Trotz der verheerenden Nachrichten über mutmaßliche Kriegsverbrechen steigt wieder die Zahl der Ukrainer, die in ihr Heimatland zurückkehren. Für sie wiegt die Gefahr eines Krieges weniger schwer als die, von der Familie getrennt zu sein oder nicht mitkämpfen zu können.

In den ersten Tagen nach Kriegsausbruch in der Ukraine zeigen herzzerreißende Bilder Szenen am Hauptbahnhof in Kiew, wo sich Familien von ihren Vätern und Söhnen verabschieden. Junge Paare küssen sich mit Tränen in den Augen, Mütter umarmen ihre Söhne, Väter drücken ihre Kinder noch einmal. Während wehrpflichtige Männer das Land nicht verlassen dürfen, sind seit Beginn des Krieges mehr als 4 Millionen Menschen geflohen. In den letzten Tagen zeichnet sich jedoch ein neues Bild ab: Immer mehr Menschen wollen in ihre Heimat zurückkehren.

Besonders deutlich wird das in der Grenzstadt Lwiw. Dort verlassen immer noch weit mehr Bürger das Land, berichtet die "New York Times". "Zu Beginn des Krieges verließen zehnmal so viele Menschen das Land wie zurückkamen", sagte Yurii Buchko, der stellvertretende Militärverwalter in Lwiw, in einem Interview mit der Zeitung. Doch in den letzten Tagen scheint sich etwas geändert zu haben. "Die Statistiken haben sich in letzter Zeit stark verändert", so Buchko. An manchen Tagen sei die Hälfte der Menschen, die die Grenze überqueren, auf dem Weg zurück in die Ukraine - die meisten von ihnen Frauen und Kinder.

"Ich muss nach Hause gehen"

Denn wie die Bilder aus Kiew am Hauptbahnhof zeigen, sind seit dem 24. Februar Tausende, wenn nicht Millionen von Familien auseinandergerissen worden. Die kurzfristige Entscheidung, männliche Familienmitglieder zurückzulassen, als der Krieg ausbrach, war für viele Frauen und Kinder die einzige Lösung. Es war auch eine erzwungene kurzfristige Entscheidung - eine Entscheidung, die viele jetzt zu überdenken scheinen. "Das Bedürfnis, bei Söhnen und Ehemännern zu sein, die in der Ukraine geblieben sind, spielt bei dieser Entscheidung zweifellos eine große Rolle", sagt Albert Scherr, Leiter des Instituts für Soziologie an der Pädagogische Hochschule Freiburg mit dem Schwerpunkt in der Migrations- und Fluchtforschung, ntv.de.

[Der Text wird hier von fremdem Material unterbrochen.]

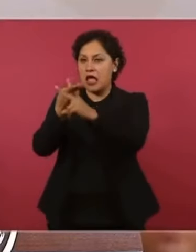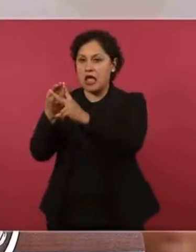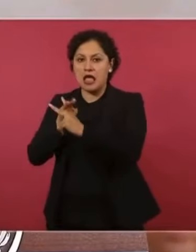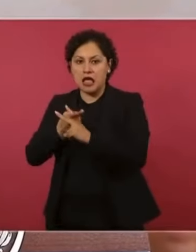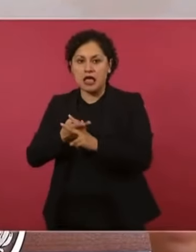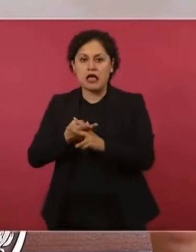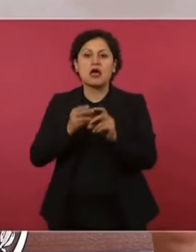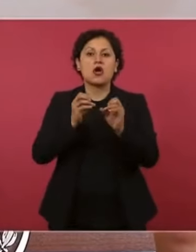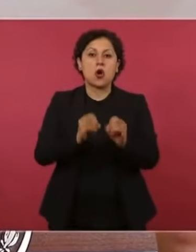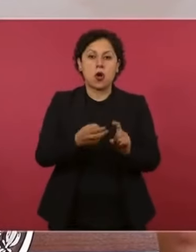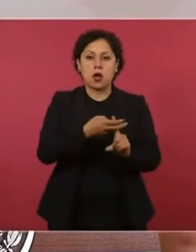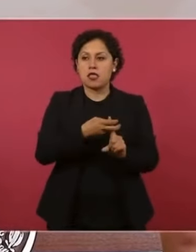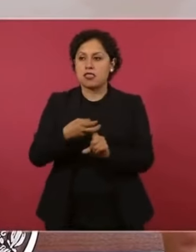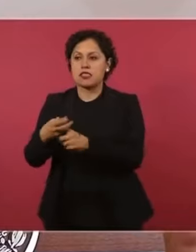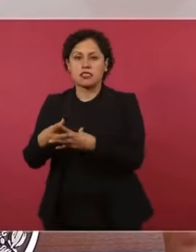desaparecía.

So ist Lilia Shuba zu Beginn des Krieges aus der Ukraine geflohen, jetzt aber zurückgekehrt, wie die Zeitung "Politico" berichtet. "Zu Hause ist es immer besser", sagt die Lehrerin der Zeitung. "Wir sind vor einer Woche abgereist, und jetzt kehren wir zurück. Mein Mann hat sich freiwillig zur Armee gemeldet, und es ist niemand in unserem Haus." Zhanna Sinitsyna sieht das genauso: "In meiner Seele ist Mykolaiv meine Heimat", sagte die 49-Jährige der "Washington Post" auf dem Weg zurück in die Ukraine. "Und ich muss nach Hause gehen."

"Hebt die Waffen"

Ein zweiter Aspekt zieht die Ukrainer zurück in ihre Heimat. Die inzwischen fast täglichen Videoansprachen des ukrainischen Präsidenten Wolodymyr Selenskyj sind ein kommunikatives Meisterwerk - eindrucksvolle Appelle und Worte aus Kiew, von einem in Militärgrün gekleideten Staatsoberhaupt, senden ein klares Signal an die Landsleute: Hebt die Waffen und schließt euch dem Kampf an.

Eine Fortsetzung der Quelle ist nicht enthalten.